Vários amigos o tentaram dissuadir de criar a SpaceX, e ele próprio admitiu que as hipóteses de sucesso eram inferiores a 10%. Começou com o foguetão Falcão 1, foi até ao Falcão 9 e tem agora o Starship. Teve alguns falhanços em lançamentos, mas parece ter agora a tecnologia dominada.
A SpaceX incorpora ainda o serviço de internet Starlink, com os satélites de comunicações que a empresa lançou para o espaço, supervisiona os desenvolvimentos de inteligência artificial conduzidos por Musk e tem ainda a rede social X.

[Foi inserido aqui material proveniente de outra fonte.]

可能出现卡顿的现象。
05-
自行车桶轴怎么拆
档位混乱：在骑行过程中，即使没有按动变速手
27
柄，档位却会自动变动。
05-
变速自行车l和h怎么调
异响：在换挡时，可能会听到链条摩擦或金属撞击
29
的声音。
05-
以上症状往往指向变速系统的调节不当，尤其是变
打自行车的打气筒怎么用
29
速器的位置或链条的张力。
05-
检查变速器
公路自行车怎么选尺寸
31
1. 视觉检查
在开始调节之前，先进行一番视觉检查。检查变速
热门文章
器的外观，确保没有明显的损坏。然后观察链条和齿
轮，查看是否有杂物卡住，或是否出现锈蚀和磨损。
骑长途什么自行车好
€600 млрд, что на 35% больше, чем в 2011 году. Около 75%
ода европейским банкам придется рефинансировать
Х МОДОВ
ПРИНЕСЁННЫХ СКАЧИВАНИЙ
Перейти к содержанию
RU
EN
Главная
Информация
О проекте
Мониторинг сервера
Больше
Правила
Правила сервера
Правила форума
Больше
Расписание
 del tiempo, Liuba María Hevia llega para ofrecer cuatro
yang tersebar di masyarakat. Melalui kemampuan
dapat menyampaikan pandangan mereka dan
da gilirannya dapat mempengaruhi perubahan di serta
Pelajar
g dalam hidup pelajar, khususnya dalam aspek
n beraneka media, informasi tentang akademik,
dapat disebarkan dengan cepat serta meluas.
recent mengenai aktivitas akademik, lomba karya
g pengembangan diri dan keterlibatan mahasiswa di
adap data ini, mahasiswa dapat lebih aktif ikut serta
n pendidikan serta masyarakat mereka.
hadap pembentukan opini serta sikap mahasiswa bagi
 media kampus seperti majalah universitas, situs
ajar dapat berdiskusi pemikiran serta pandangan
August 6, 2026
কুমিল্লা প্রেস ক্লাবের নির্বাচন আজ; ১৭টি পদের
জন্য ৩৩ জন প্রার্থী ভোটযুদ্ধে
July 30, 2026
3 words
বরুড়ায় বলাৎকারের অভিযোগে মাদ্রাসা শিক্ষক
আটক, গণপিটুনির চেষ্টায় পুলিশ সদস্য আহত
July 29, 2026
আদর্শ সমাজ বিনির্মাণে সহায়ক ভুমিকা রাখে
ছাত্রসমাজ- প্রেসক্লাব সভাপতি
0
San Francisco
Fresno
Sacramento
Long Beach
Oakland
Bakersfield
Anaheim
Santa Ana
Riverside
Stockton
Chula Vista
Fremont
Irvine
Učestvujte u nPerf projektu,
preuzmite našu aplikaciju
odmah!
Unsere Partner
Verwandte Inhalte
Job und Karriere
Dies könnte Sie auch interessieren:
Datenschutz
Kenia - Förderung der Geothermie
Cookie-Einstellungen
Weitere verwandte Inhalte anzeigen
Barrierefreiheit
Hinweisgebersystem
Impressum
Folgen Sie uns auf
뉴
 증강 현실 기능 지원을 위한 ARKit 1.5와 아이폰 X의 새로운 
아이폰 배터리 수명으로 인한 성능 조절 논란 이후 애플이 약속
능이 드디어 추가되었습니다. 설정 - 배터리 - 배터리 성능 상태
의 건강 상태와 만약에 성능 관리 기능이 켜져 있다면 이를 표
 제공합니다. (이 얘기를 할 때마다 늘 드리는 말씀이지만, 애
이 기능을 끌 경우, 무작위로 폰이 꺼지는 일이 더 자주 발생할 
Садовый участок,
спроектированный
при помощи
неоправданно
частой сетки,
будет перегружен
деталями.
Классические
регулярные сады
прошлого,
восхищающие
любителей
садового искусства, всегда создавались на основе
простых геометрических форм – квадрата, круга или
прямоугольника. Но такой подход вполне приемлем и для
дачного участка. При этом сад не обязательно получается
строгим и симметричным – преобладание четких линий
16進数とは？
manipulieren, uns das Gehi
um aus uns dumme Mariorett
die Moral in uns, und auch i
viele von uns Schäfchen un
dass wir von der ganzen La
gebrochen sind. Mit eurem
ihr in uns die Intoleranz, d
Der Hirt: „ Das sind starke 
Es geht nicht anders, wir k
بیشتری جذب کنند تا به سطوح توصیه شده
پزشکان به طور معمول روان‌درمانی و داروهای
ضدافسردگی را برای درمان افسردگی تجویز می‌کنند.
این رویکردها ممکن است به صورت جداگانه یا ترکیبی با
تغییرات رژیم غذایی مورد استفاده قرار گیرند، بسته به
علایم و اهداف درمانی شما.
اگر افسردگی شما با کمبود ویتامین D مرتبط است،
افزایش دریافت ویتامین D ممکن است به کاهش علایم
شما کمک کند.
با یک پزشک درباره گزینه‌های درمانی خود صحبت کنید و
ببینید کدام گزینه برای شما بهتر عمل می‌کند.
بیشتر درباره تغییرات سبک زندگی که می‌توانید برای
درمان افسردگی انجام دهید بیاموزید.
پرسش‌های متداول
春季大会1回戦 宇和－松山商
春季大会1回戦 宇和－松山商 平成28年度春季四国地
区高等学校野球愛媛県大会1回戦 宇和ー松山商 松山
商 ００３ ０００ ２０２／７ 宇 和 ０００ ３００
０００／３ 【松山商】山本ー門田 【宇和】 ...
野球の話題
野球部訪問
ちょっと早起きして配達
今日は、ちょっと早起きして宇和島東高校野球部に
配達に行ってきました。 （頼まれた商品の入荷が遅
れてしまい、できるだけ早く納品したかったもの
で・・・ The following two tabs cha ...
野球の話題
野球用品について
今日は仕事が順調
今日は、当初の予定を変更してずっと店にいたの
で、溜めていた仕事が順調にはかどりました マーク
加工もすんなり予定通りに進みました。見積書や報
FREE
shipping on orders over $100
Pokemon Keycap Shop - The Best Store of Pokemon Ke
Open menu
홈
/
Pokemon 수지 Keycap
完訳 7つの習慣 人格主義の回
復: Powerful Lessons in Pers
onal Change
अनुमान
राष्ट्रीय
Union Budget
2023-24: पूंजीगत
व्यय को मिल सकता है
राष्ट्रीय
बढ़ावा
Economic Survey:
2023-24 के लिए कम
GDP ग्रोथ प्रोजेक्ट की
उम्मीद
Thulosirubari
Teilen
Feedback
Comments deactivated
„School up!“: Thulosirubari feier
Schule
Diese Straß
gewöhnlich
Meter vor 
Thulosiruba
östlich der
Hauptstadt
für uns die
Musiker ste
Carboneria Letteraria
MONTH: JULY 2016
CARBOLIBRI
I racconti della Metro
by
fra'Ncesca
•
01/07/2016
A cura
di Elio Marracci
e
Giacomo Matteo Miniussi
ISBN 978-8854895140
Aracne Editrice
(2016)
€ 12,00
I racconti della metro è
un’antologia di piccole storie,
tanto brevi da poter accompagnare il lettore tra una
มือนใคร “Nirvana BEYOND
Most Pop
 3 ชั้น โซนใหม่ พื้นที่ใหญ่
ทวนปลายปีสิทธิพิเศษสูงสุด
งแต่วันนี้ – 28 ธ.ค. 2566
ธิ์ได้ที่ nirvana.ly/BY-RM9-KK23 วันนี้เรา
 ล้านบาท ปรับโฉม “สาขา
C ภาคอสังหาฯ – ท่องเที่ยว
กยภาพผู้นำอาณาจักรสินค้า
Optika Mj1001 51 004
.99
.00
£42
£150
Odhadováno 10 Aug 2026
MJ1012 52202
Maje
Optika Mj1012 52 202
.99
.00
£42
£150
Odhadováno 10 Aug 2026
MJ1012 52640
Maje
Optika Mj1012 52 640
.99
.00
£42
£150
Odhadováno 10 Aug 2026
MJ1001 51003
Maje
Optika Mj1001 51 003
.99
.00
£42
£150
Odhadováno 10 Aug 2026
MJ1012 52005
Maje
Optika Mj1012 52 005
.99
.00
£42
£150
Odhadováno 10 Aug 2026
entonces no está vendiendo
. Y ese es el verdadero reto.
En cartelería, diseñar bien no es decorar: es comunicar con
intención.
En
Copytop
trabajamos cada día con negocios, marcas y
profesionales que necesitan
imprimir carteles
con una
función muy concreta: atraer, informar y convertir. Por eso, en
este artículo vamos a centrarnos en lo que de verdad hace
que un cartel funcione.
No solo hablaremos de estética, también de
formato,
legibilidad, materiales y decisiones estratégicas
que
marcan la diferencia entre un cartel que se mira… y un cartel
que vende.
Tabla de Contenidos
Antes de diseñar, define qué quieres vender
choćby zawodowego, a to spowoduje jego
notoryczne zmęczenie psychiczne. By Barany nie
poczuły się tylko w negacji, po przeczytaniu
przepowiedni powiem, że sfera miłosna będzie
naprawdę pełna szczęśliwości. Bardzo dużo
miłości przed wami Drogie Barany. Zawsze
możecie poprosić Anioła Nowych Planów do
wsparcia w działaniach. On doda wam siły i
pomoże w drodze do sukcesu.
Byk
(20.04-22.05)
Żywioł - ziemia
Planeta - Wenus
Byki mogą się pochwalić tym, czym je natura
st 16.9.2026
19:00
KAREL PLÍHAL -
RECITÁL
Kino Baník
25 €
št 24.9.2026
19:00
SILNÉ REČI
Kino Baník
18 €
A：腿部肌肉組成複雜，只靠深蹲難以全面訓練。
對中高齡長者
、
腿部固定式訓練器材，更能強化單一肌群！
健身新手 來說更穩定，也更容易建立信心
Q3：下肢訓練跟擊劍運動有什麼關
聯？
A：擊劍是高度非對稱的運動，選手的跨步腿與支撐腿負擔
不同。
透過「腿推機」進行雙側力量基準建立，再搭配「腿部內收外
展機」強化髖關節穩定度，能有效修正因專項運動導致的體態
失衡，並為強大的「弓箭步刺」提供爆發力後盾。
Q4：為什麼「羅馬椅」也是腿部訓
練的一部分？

Com o IPO (Inicial Public Offering), a SpaceX entrou no top 5 das empresas mais valiosas da bolsa americana. Curiosamente, houve alguma volatilidade no preço das ações das chamadas 7 magníficas (onde está também a “sua” Tesla), o que indicia que alguns investidores destas empresas poderão ter desinvestido nelas vendendo ações para irem ao IPO da SpaceX.
Duas questões interessantes se põem agora. Será que a Tesla entrará no universo SpaceX numa segunda fase de consolidação do império Musk? Será que a Blue Origin, empresa de foguetões do homem da Amazon, Jeff Bezos, que tem tido um desempenho operacional inferior à SpaceX, conseguirá emular esta?
O sucesso da SpaceX representa bem o ADN americano. O setor privado também consegue entrar em setores que se pensava estarem reservados ao Estado; e ainda o fabuloso mercado de capitais americano, onde os investidores americanos aceitam e investem em projetos com muito risco, como a SpaceX, ao contrário dos europeus que preferem os depósitos a prazo na banca…
Bem pode a Comissária europeia Maria Luísa Albuquerque tentar dinamizar a União de Poupanças e Investimento, mas será difícil vencer as barreiras culturais e as outras que continuam a existir na Europa.
Será que este IPO da SpaceX sinaliza um novo superciclo de investimentos, financiado pelo mercado de capitais americano? Outros IPO se perfilam com os da Meta, da Alphabet, empresa mãe da Google, da Antropic e da Open AI. Teremos empresas no domínio do espaço, inteligência artificial e defesa muito activas.